Quantity and Quality of Aquaculture Enrichments Influence Disease Epidemics and Provide Ecological Alternatives to Antibiotics

Abstract

Environmental heterogeneity is a central component influencing the virulence and epidemiology of infectious diseases. The number and distribution of susceptible hosts determines disease transmission opportunities, shifting the epidemiological threshold between the spread and fadeout of a disease. Similarly, the presence and diversity of other hosts, pathogens and environmental microbes, may inhibit or accelerate an epidemic. This has important applied implications in farming environments, where high numbers of susceptible hosts are maintained in conditions of minimal environmental heterogeneity. We investigated how the quantity and quality of aquaculture enrichments (few vs. many stones; clean stones vs. stones conditioned in lake water) influenced the severity of infection of a pathogenic bacterium, Flavobacterium columnare, in salmonid fishes. We found that the conditioning of the stones significantly increased host survival in rearing tanks with few stones. A similar effect of increased host survival was also observed with a higher number of unconditioned stones. These results suggest that a simple increase in the heterogeneity of aquaculture environment can significantly reduce the impact of diseases, most likely operating through a reduction in pathogen transmission (stone quantity) and the formation of beneficial microbial communities (stone quality). This supports enriched rearing as an ecological and economic way to prevent bacterial infections with the minimal use of antimicrobials.

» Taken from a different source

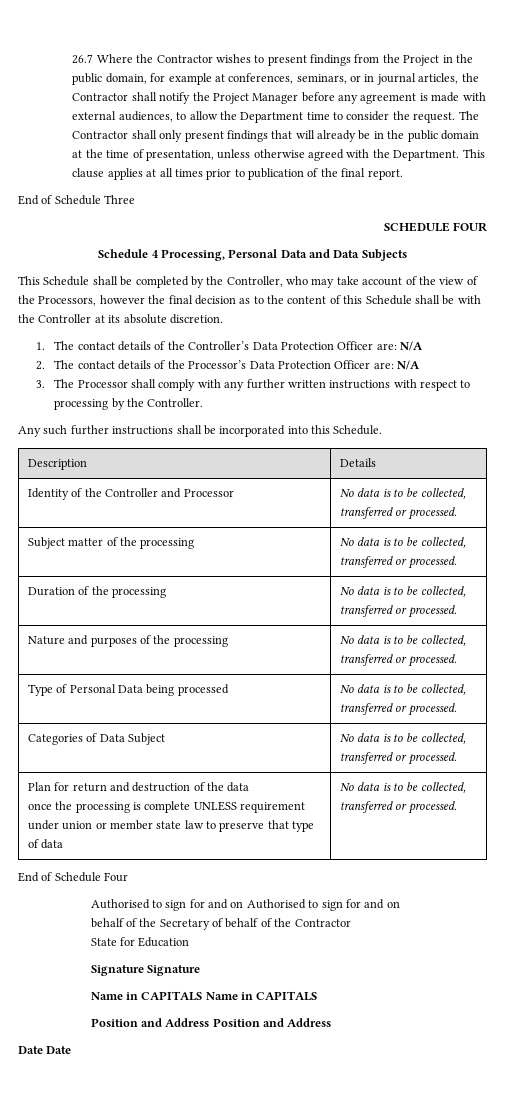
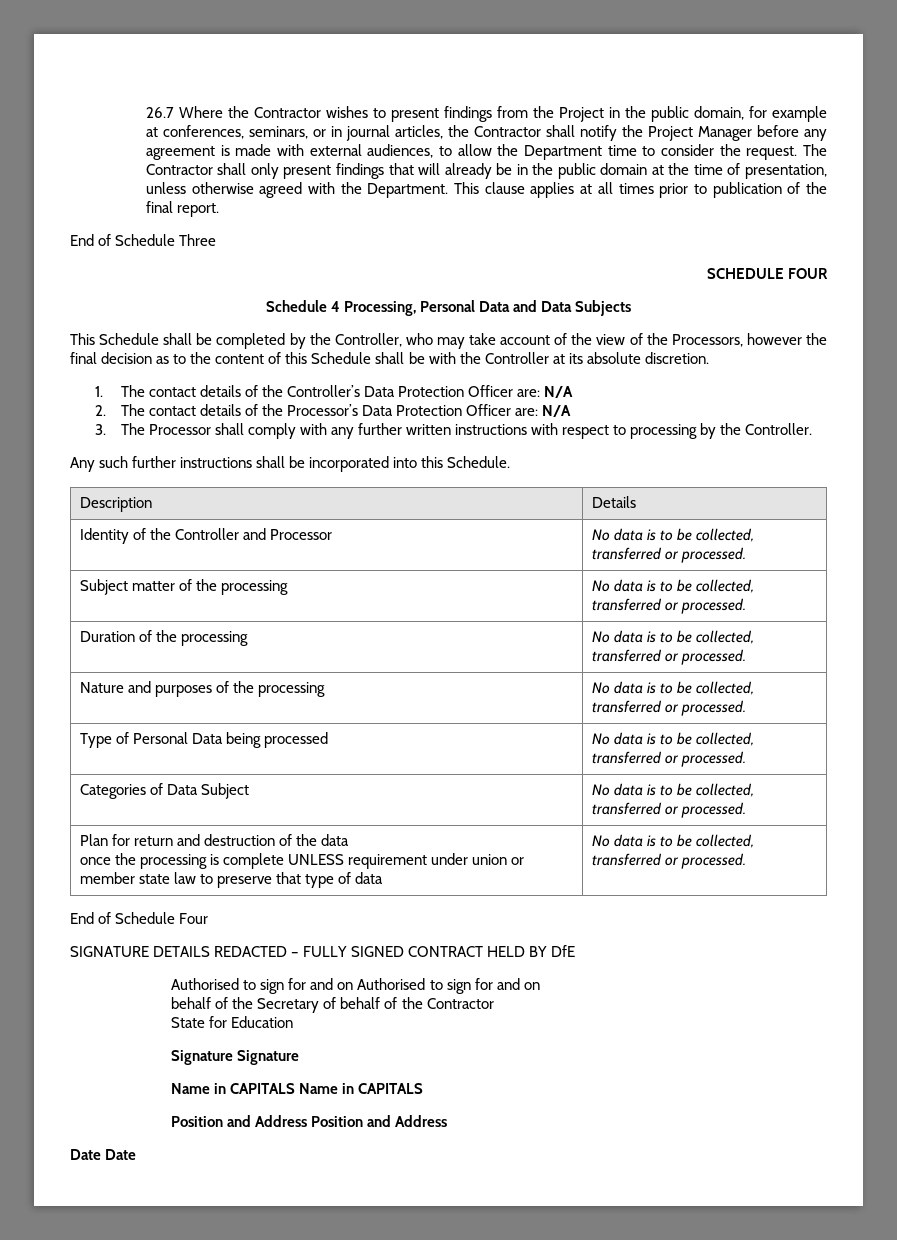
(129, 877) none -> [70,945,576,957] // SIGNATURE DETAILS REDACTED – FULLY SIGNED CONTRACT HELD BY DfE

Keywords: Salmo salar; Salmo trutta; aquaculture; biofilm; disease epidemiology; enriched rearing; environmental microbes; microbial community.

Figure 1

Survival of trout and salmon in experimental bacterial exposure. Cumulative survival curves of a) sea-migrating brown trout (Salmo trutta) and b) landlocked Atlantic salmon (Salmo salar m. sebago) exposed to the pathogenic bacterium Flavobacterium columnare. Exposures of groups of 100 fish took place in 50 replicated tanks (0.4 m²) with different combinations of quantity (no/few (6 stones)/many (60 stones)) and quality (unconditioned/conditioned) of natural stones. Conditioning was done by keeping clean stones in the lake water before the experiment. Survival was followed every 4–6 h until 112 h post-exposure. In trout, survival was lowest in tanks without stones, but increased in the presence of conditioned stones as well as with an increasing number of unconditioned stones (a). Similar trends of lowest survival in tanks without stones and with few unconditioned stones were evident also in salmon at the end of the experiment (b). Note differences in Y axis scales.

Figure 2

Standard and enriched tanks used in the experimental bacterial exposures. Replicated tanks with no stones (left panel), few stones (6 stones) or many stones (60 stones, right panel) were used. In addition, stones were either clean, unconditioned or conditioned in lake water before the experiment. Each tank (0.4 m²) had 100 fish (either trout or salmon) and 60 l of water (16.5–18.9 °C).